Approfitto di Tempi per proporle un passo ulteriore: mi creda, non all’insegna della polemica ma dello sviluppo coerente di quanto lei osserva in modo così convincente. Se 13 anni fa la mamma di Giovanni si fosse uniformata alla mentalità egemone, che dal 1978 è formalizzata nella legge 194 e che nei decenni è sacralizzata dalle pronunce della Corte costituzionale, avrebbe fatto esercizio di autodeterminazione; la legge e la sua costante applicazione permettono senza problemi di sopprimere un bambino down – l’indicazione contenuta all’articolo 4 di quella legge parla di «previsione di anomalie o malformazioni del nascituro» –, perfino se è vitale: per l’articolo 6 ciò può accadere fino al sesto mese di gravidanza.

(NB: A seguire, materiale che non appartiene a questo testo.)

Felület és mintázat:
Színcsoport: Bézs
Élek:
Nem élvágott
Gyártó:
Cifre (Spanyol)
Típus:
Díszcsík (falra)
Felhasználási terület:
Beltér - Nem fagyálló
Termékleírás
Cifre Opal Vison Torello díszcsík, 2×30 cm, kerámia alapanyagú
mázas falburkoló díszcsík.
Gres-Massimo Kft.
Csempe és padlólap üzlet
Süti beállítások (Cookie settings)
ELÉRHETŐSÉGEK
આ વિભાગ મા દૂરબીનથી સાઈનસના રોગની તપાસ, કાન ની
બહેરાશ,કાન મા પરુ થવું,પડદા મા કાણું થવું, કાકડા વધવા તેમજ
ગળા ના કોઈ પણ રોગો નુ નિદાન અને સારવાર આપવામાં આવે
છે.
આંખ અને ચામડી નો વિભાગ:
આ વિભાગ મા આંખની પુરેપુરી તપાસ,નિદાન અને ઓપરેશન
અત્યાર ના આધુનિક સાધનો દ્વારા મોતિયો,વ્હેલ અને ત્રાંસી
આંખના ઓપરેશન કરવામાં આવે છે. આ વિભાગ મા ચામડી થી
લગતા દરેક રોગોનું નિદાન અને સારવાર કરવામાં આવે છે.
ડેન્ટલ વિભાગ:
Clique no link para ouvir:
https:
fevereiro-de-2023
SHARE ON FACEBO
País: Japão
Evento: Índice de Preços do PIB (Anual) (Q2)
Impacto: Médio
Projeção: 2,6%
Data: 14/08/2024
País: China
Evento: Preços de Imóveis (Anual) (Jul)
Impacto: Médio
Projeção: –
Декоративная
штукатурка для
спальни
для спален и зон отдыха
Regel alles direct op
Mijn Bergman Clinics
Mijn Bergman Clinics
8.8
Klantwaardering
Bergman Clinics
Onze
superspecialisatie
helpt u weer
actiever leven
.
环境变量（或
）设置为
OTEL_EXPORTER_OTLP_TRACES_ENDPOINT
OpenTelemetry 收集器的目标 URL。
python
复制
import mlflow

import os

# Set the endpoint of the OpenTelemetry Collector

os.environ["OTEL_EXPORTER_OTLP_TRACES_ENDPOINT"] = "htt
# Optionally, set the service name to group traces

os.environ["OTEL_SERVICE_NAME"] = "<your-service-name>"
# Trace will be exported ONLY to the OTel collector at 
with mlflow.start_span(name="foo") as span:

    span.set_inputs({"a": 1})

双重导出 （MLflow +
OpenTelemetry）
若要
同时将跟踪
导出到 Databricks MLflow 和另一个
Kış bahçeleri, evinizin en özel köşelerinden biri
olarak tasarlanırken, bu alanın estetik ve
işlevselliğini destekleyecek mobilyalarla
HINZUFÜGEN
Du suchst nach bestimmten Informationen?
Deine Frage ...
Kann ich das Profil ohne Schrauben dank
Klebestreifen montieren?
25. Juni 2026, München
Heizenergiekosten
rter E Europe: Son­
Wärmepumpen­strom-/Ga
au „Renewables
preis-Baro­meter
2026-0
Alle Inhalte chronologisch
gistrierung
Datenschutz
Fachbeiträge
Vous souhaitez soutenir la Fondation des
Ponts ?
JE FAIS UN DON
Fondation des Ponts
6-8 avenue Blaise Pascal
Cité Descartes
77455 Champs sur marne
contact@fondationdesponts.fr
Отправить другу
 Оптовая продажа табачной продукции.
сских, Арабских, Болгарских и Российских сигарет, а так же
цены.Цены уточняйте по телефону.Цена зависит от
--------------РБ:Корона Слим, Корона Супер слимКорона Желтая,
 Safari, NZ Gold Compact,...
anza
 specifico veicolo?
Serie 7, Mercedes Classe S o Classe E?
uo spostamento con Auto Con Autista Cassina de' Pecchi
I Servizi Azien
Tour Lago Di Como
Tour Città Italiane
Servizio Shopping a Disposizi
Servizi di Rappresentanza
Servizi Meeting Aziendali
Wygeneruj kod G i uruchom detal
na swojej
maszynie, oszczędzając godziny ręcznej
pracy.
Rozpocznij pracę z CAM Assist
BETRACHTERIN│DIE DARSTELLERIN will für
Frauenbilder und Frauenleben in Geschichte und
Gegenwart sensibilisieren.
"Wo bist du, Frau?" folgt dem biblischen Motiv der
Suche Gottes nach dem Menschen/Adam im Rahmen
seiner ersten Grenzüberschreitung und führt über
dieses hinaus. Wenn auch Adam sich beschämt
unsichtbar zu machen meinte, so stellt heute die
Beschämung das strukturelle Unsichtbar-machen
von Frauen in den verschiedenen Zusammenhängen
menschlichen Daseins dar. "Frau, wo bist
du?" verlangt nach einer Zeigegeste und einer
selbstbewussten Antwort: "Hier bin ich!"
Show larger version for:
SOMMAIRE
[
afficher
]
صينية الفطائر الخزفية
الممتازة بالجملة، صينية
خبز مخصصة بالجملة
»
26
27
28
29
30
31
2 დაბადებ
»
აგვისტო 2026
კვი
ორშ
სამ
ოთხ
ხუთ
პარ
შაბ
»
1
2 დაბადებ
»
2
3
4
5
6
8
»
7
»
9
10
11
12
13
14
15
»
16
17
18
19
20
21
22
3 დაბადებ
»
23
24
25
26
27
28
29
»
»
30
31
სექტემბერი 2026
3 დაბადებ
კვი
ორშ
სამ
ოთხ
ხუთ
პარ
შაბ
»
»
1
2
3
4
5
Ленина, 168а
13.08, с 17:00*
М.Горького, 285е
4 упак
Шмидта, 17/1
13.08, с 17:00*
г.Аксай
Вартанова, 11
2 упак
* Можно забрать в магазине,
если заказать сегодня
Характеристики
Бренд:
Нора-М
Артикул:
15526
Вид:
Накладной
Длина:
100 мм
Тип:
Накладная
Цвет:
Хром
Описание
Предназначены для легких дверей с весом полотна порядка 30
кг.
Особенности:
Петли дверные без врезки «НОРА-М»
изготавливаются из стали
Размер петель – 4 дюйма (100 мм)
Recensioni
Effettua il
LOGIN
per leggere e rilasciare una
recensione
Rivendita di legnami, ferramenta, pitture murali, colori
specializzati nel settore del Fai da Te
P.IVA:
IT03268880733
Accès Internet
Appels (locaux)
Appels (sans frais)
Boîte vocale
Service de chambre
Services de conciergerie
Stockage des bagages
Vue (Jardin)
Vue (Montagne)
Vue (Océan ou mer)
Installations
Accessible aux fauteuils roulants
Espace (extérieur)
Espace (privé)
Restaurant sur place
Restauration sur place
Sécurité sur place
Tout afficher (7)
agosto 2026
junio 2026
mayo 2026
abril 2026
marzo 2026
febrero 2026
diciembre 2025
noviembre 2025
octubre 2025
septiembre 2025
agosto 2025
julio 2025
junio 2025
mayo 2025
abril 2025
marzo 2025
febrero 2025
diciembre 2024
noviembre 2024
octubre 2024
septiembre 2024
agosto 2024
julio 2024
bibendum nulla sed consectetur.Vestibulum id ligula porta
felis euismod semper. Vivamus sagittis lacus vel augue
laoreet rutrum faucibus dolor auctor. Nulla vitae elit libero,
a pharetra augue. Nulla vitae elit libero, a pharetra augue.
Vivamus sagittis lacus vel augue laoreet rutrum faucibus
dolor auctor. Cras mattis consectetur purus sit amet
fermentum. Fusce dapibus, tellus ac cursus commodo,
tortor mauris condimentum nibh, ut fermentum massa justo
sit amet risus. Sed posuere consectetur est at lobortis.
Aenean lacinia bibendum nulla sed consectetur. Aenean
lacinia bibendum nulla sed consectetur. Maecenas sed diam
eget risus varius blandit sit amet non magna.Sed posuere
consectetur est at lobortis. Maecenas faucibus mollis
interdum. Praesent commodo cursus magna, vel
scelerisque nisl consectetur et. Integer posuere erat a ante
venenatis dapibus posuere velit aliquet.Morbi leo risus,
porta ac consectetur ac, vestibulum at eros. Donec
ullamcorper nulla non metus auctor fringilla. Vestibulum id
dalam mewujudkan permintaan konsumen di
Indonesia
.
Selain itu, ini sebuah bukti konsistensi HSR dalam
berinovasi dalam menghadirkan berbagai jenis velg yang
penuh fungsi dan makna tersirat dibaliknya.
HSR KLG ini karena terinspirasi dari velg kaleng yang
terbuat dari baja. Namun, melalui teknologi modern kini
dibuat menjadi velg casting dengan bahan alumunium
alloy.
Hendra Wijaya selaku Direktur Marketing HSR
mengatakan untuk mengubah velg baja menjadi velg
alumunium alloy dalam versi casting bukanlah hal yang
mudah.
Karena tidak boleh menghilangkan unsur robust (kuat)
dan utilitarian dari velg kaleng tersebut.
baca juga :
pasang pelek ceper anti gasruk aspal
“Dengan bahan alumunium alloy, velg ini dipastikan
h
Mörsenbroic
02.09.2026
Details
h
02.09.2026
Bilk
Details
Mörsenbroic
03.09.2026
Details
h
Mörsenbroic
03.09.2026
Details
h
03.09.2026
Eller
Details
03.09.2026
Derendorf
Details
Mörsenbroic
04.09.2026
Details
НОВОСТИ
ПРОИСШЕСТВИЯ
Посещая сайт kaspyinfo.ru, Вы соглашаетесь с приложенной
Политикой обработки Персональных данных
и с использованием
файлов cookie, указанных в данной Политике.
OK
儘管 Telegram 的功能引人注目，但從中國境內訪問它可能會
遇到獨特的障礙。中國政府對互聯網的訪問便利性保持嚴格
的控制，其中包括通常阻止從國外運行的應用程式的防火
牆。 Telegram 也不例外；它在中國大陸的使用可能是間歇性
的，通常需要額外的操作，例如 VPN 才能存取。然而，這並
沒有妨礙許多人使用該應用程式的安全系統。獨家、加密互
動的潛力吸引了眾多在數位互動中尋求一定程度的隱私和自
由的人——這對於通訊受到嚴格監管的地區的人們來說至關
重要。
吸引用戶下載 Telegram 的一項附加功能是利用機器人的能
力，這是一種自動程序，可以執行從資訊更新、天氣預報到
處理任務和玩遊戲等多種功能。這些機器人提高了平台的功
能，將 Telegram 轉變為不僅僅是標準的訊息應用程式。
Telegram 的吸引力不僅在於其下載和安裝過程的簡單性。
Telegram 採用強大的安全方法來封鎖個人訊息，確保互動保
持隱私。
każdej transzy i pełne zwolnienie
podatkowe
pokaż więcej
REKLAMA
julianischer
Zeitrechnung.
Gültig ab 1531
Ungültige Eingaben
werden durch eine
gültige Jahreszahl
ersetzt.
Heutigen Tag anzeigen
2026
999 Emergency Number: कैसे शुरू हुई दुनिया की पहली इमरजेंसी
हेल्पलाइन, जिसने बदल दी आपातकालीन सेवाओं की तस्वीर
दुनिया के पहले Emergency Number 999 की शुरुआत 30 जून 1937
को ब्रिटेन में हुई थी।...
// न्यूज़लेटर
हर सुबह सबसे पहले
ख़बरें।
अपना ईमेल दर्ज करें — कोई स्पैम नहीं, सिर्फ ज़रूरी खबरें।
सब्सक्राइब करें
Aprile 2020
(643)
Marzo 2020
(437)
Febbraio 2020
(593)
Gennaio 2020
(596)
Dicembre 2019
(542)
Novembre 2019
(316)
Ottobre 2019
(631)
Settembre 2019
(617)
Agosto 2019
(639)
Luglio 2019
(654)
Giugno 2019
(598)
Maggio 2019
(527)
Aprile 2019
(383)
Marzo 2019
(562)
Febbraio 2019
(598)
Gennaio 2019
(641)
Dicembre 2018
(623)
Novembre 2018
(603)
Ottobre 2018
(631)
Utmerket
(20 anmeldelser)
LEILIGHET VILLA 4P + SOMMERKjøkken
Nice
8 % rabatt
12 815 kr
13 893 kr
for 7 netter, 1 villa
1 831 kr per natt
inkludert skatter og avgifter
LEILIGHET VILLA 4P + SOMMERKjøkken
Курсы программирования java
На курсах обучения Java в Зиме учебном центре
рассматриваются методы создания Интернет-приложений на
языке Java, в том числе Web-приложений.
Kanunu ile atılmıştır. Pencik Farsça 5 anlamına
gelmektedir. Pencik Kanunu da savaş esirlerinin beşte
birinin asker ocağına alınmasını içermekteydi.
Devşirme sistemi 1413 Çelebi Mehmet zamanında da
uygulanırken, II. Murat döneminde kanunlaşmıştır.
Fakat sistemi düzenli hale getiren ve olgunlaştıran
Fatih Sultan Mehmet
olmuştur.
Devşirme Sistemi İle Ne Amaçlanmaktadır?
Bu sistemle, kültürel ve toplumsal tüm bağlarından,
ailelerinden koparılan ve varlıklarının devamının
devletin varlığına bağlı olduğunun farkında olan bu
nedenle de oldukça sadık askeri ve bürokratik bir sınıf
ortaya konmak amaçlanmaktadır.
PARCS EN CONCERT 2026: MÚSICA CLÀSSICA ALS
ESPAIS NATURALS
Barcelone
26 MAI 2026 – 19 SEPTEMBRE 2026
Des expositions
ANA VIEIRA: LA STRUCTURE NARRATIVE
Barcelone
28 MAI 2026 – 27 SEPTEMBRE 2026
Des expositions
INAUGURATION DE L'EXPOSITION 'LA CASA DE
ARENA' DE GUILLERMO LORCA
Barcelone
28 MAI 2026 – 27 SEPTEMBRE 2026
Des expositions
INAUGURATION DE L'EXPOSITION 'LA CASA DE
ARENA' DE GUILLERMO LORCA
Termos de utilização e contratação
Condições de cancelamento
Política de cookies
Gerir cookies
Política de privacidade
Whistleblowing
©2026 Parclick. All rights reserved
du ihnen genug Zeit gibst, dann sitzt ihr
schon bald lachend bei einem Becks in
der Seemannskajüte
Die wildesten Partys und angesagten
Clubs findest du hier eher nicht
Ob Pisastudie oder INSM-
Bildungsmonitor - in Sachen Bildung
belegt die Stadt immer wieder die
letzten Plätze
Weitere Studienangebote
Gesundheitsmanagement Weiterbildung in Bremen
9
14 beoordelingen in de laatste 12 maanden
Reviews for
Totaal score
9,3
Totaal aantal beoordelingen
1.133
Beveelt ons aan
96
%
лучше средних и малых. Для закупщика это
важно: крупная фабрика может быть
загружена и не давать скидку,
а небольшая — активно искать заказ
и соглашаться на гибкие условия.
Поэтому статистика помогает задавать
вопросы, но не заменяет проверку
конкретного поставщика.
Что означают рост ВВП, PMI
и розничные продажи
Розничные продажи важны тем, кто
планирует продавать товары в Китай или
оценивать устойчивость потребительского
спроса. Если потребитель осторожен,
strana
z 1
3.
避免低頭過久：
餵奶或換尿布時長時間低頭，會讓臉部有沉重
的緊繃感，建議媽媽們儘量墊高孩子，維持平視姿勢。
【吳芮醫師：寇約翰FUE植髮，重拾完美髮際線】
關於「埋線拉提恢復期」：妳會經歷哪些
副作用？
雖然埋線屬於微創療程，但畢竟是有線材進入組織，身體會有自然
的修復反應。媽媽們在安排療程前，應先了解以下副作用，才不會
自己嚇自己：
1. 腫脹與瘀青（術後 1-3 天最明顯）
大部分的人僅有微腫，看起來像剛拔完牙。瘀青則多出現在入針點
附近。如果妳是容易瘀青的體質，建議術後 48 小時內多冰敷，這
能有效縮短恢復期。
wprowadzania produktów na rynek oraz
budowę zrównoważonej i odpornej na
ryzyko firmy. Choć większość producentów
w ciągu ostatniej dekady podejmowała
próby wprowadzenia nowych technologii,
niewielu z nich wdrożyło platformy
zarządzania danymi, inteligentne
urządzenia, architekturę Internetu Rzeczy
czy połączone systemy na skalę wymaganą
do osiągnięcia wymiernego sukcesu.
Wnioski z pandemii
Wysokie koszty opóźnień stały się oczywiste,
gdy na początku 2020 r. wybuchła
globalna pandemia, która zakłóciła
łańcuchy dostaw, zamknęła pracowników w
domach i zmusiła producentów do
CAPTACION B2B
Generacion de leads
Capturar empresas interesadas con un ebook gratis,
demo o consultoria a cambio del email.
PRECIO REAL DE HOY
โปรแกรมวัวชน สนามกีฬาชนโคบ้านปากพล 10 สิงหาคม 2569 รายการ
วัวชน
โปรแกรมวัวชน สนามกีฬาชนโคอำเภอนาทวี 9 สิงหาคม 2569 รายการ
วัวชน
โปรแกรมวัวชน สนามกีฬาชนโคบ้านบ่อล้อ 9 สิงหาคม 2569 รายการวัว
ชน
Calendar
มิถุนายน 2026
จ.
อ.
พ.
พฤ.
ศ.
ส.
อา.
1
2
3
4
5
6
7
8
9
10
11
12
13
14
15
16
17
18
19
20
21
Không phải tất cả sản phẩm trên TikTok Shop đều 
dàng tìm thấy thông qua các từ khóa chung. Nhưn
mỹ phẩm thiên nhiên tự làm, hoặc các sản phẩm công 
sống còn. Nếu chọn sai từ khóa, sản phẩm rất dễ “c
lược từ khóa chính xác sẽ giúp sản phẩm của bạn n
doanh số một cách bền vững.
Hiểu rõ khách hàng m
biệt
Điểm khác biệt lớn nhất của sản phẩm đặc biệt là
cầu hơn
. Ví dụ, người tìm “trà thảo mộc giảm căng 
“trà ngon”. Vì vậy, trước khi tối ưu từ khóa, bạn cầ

Come si legano da un lato la possibilità giuridica e materiale, col sostegno del Servizio sanitario nazionale, di uccidere un essere vivo e spesso vitale, solo perché vi è la «previsione» – neanche la certezza, che comunque non cancella l’umanità del concepito – di «anomalie», e dall’altro la sollecitazione a guardare dentro di sé quando si ha di fronte una persona con quelle «anomalie»? Mi spiego meglio: come si può costruire il doveroso rispetto per l’altro, superando il suo incasellamento nella categoria del “diverso”, quando all’inizio dell’esistenza proprio il richiamo a quella categoria ne legittima la soppressione?
Sarebbe per me irrispettoso nei suoi confronti utilizzare le sue considerazioni per ipotizzare la riforma della legge 194, pur non nascondendo che per me quella legge è ingiusta e disumana. Traggo spunto dalle sue riflessioni per sperare che l’attenzione al presunto “diverso” sia credibile proprio perché non conosce deroghe temporali; perché si collochi già all’avvio della vita dell’uomo e si traduca, di fronte al comprensibile smarrimento di ciascuna gestante per la possibilità che suo figlio non rientri nei canoni della “normalità”, in un aiuto e in un conforto reale verso quella donna. Perché non la si lasci sola davanti a una scelta drammatica, se mai permettendole di cogliere, con la delicatezza necessaria, la gioia che sprizza dal video dei fratelli Mazzariol.
Uno sforzo culturale prima della nascita, quando la vita già c’è, rende semplice e naturale proseguire dopo. Non è una questione partitica, e neanche confessionale: come la categoria escludente del “normale” penalizza chi la adopera prima ancora che coloro che ne vengono esclusi, così la riflessione sul punto di partenza del rispetto dell’altro, chiunque egli sia, senza discriminarlo in base alle condizioni fisiche né all’età, penalizza la civiltà se viene ridotta a diatriba politica. Che ne dice?